NSAC's Blog

Congress Gears Up to Pass Three-Week Budget Extension

March 14, 2011

On Friday, March 11 the House of Representatives released a draft three-week continuing resolution (CR), which would fund most federal programs at fiscal year (FY) 2010 levels until April 8.   Conforming to House Republicans’ pledge to cut $2 billion per week until a long-term FY 2011 CR is passed, the three-week extension would cut $6 billion dollars in spending, including $3.5 billion from authorized programs and $2.6 billion in earmarks.

The current CR expires on March 18, so Congress must pass a funding bill–either another short term CR or long term (6-month) CR to fund the government for the remainder of the fiscal year–before then to avoid a government shutdown.
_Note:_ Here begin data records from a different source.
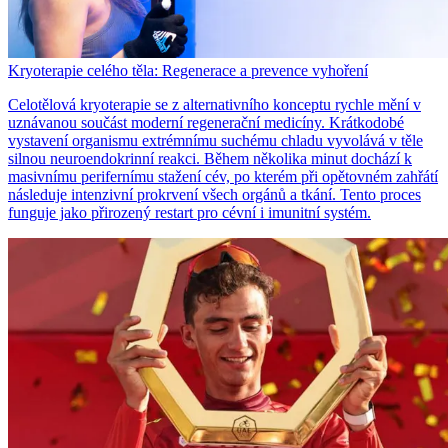
Kryoterapie celého těla: Regenerace a prevence vyhoření
Celotělová kryoterapie se z alternativního konceptu rychle mění v
uznávanou součást moderní regenerační medicíny. Krátkodobé
vystavení organismu extrémnímu suchému chladu vyvolává v těle
silnou neuroendokrinní reakci. Během několika minut dochází k
masivnímu perifernímu stažení cév, po kterém při opětovném zahřátí
následuje intenzivní prokrvení všech orgánů a tkání. Tento proces
funguje jako přirozený restart pro cévní i imunitní systém.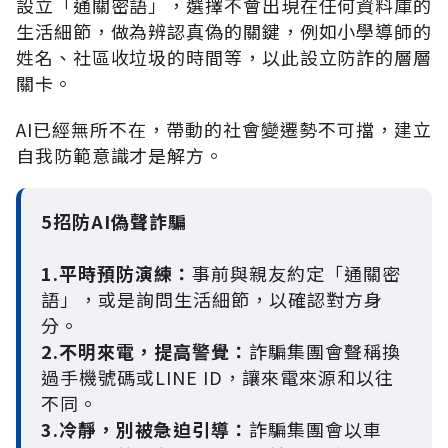
設立「通關密語」，選擇不會出現在任何資料庫的
生活細節，做為辨認真偽的關鍵，例如小學導師的
姓名、社區收垃圾的時間等，以此設立防詐的層層
關卡。
AI
已經無所不在，帶動的社會變遷勢不可擋，建立
自我防範意識才是解方。
5招防AI偽聲詐騙
1.平時預防演練：
事前與親友約定「通關密
語」，或是詢問生活細節，以確認對方身
分。
2.不明來電，提高警覺：
詐騙集團會聲稱換
過手機號碼或LINE ID，讓來電來源和以往
不同。
3.冷靜，別被急迫引導：
詐騙集團會以車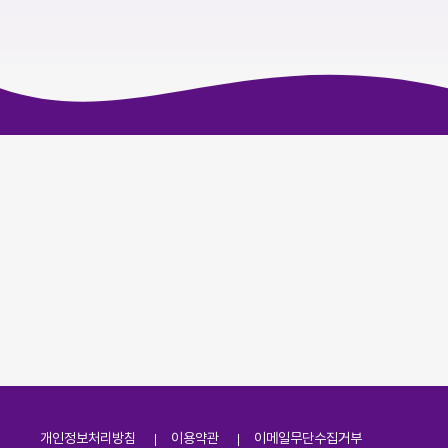
개인정보처리방침
이용약관
이메일무단수집거부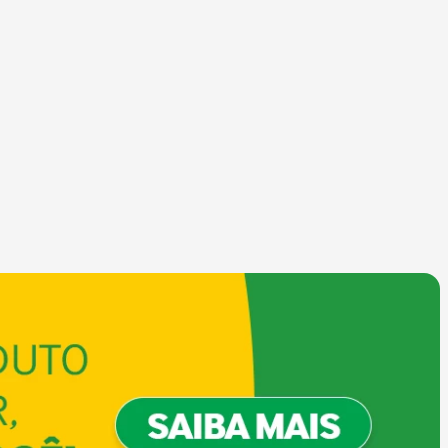
COMPRAR
COMPRAR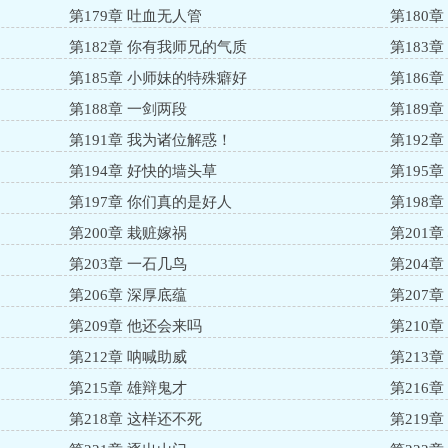
第179章 吐血无人管
第180
第182章 你有我师兄的气质
第183
第185章 小师妹的特殊癖好
第186
第188章 一剑两段
第189
第191章 我为诸位解惑！
第192
第194章 好快的墙头草
第195
第197章 你们真的是好人
第198
第200章 栽赃嫁祸
第201
第203章 一石几鸟
第204
第206章 深厚底蕴
第207
第209章 他还会来吗
第210
第212章 呐喊助威
第213
第215章 雄辩鬼才
第216
第218章 这样还不死
第219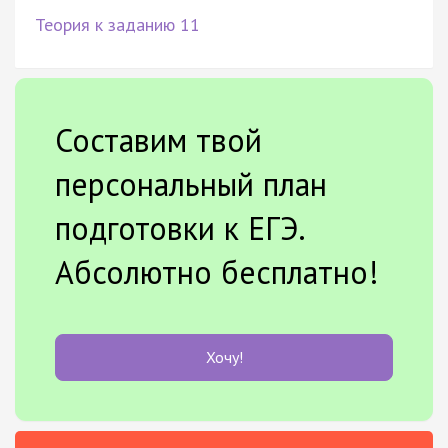
Теория к заданию 11
Составим твой
персональный план
подготовки к ЕГЭ.
Абсолютно бесплатно!
Хочу!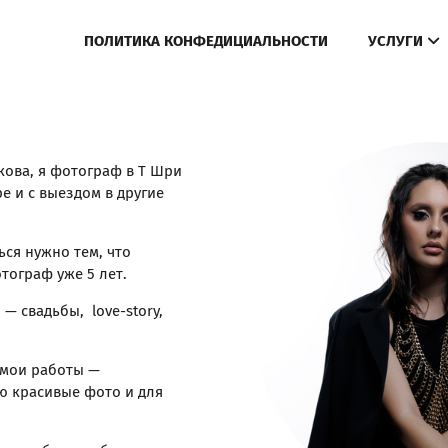
ПОЛИТИКА КОНФЕДИЦИАЛЬНОСТИ
УСЛУГИ
кова, я фотограф в Т Шри
е и с выездом в другие
ься нужно тем, что
тограф уже 5 лет.
 свадьбы, love-story,
 мои работы —
ю красивые фото и для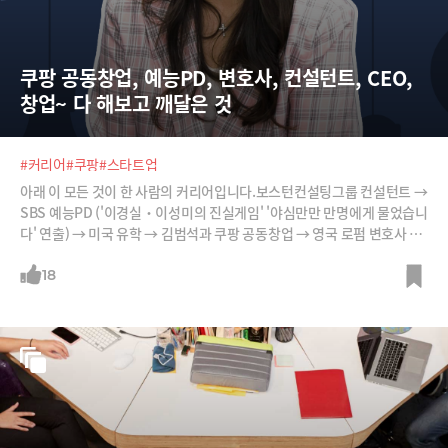
쿠팡 공동창업, 예능PD, 변호사, 컨설턴트, CEO, 
창업~ 다 해보고 깨달은 것
#커리어
#쿠팡
#스타트업
아래 이 모든 것이 한 사람의 커리어입니다.보스턴컨설팅그룹 컨설턴트 →
SBS 예능PD ('이경실‧이성미의 진실게임' '야심만만 만명에게 물었습니
다' 연출) → 미국 유학 → 김범석과 쿠팡 공동창업 → 영국 로펌 변호사 →
스웨덴교육회사 에듀케이션퍼스트 한국지사장 → 스타트업 창업.바로 윤
선주 짠컴퍼니 대표의 20여년 커리어입니다. 윤 대표는 무슨 동기로 7개
18
커리어를 헤쳐나간 걸까요? “큰 물보다 다른 물을 찾아서” “어차피 후회하
겠지만 덜 후회할 것을 찾아서”라는 윤 대표의 인생 궤적을 들어보시죠.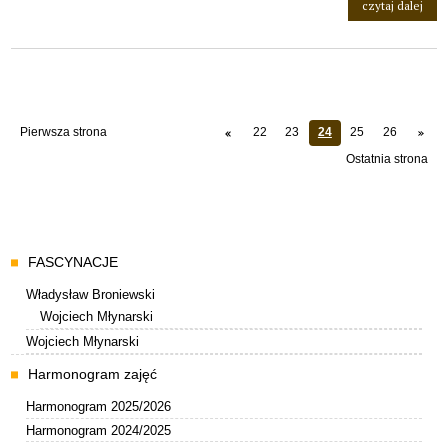
na t
czytaj dalej
Pierwsza strona
22
23
24
25
26
Ostatnia strona
Menu
FASCYNACJE
Władysław Broniewski
Wojciech Młynarski
Wojciech Młynarski
Harmonogram zajęć
Harmonogram 2025/2026
Harmonogram 2024/2025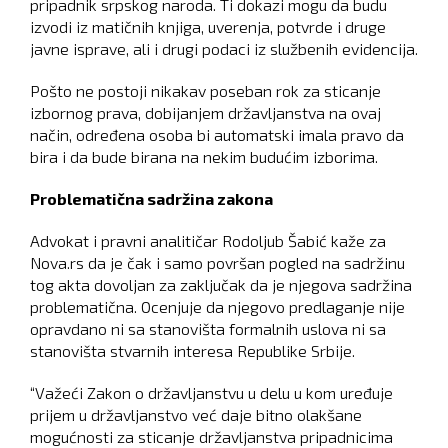
pripadnik srpskog naroda. Ti dokazi mogu da budu
izvodi iz matičnih knjiga, uverenja, potvrde i druge
javne isprave, ali i drugi podaci iz službenih evidencija.
Pošto ne postoji nikakav poseban rok za sticanje
izbornog prava, dobijanjem državljanstva na ovaj
način, određena osoba bi automatski imala pravo da
bira i da bude birana na nekim budućim izborima.
Problematična sadržina zakona
Advokat i pravni analitičar Rodoljub Šabić kaže za
Nova.rs da je čak i samo površan pogled na sadržinu
tog akta dovoljan za zaključak da je njegova sadržina
problematična. Ocenjuje da njegovo predlaganje nije
opravdano ni sa stanovišta formalnih uslova ni sa
stanovišta stvarnih interesa Republike Srbije.
“Važeći Zakon o državljanstvu u delu u kom uređuje
prijem u državljanstvo već daje bitno olakšane
mogućnosti za sticanje državljanstva pripadnicima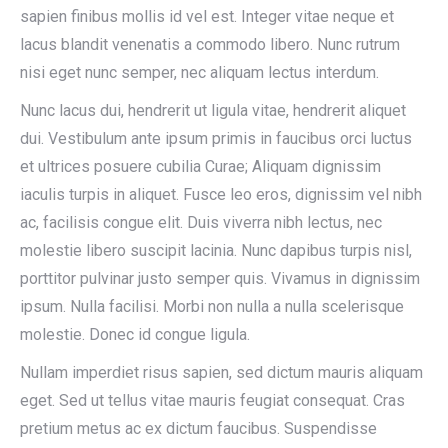
sapien finibus mollis id vel est. Integer vitae neque et
lacus blandit venenatis a commodo libero. Nunc rutrum
nisi eget nunc semper, nec aliquam lectus interdum.
Nunc lacus dui, hendrerit ut ligula vitae, hendrerit aliquet
dui. Vestibulum ante ipsum primis in faucibus orci luctus
et ultrices posuere cubilia Curae; Aliquam dignissim
iaculis turpis in aliquet. Fusce leo eros, dignissim vel nibh
ac, facilisis congue elit. Duis viverra nibh lectus, nec
molestie libero suscipit lacinia. Nunc dapibus turpis nisl,
porttitor pulvinar justo semper quis. Vivamus in dignissim
ipsum. Nulla facilisi. Morbi non nulla a nulla scelerisque
molestie. Donec id congue ligula.
Nullam imperdiet risus sapien, sed dictum mauris aliquam
eget. Sed ut tellus vitae mauris feugiat consequat. Cras
pretium metus ac ex dictum faucibus. Suspendisse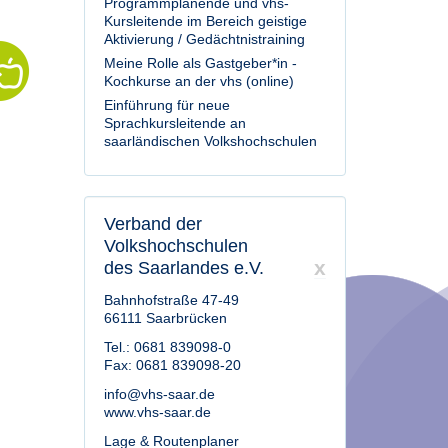
Programmplanende und vhs-
Kursleitende im Bereich geistige
Aktivierung / Gedächtnistraining
Meine Rolle als Gastgeber*in -
Kochkurse an der vhs (online)
Einführung für neue
Sprachkursleitende an
saarländischen Volkshochschulen
Verband der
Volkshochschulen
x
des Saarlandes e.V.
Bahnhofstraße 47-49
66111 Saarbrücken
Tel.: 0681 839098-0
Fax: 0681 839098-20
info@vhs-saar.de
www.vhs-saar.de
Lage & Routenplaner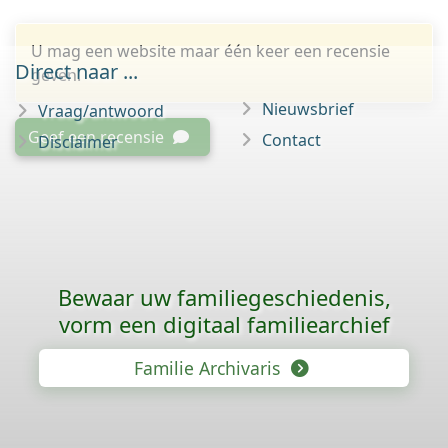
U mag een website maar één keer een recensie
Direct naar ...
geven.
Nieuwsbrief
Vraag/antwoord
Geef een recensie
Contact
Disclaimer
Bewaar uw familie­geschiedenis,
vorm een digitaal familiearchief
Familie Archivaris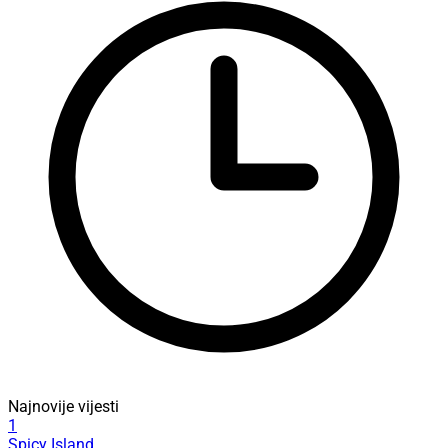
Najnovije vijesti
1
Spicy Island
Among the reductions were 5 major cuts to agriculture research, extension, education, and conservation accounts.  USDA Agricultural Research Service (ARS) funding for salaries and expenses was slashed by more than $44 million relative to FY 2010 spending, while funding for salaries and expenses at the National Institute for Food and Agriculture (NIFA) was cut by nearly $46 million, almost $12 million of which would be taken from USDA extension services.  These cuts in funding for salaries and expenses make it extremely difficult for USDA to implement its programs effectively.

On top of the cuts to salaries, the three-week CR reduces funding for NIFA research and education programs by $89 million, primarily for projects earmarked for particular states or institutions.

However, the bill also completely eliminates the National Sustainable Agriculture Information Service (ATTRA), which is a critical resource for farmers, ranchers, and extension agents throughout the country.  As a widely used but very low cost program ($2.8 million), ATTRA is a good example of getting more bang for the buck, and its proposed termination suggests a motive that has little to do with deficit reduction.  NSAC objects strongly to this foolhardy move and will work to reverse it in the long term CR.

Finally, the short-term CR cuts the Natural Resources Conservation Service’s (NRCS) conservation operations budget by more than $37 million, limiting the Agency’s ability to provide our nation’s farmers and ranchers with the technical assistance necessary to conserve and produce.

Senate Democratic leaders have indicated the Senate intends to pass the House CR this week without putting up a fight.  Upon passage, Congress will either pass a “long-term” CR to cover the remainder of the fiscal year, or they will pass yet another short term CR, including a new set of budget cuts.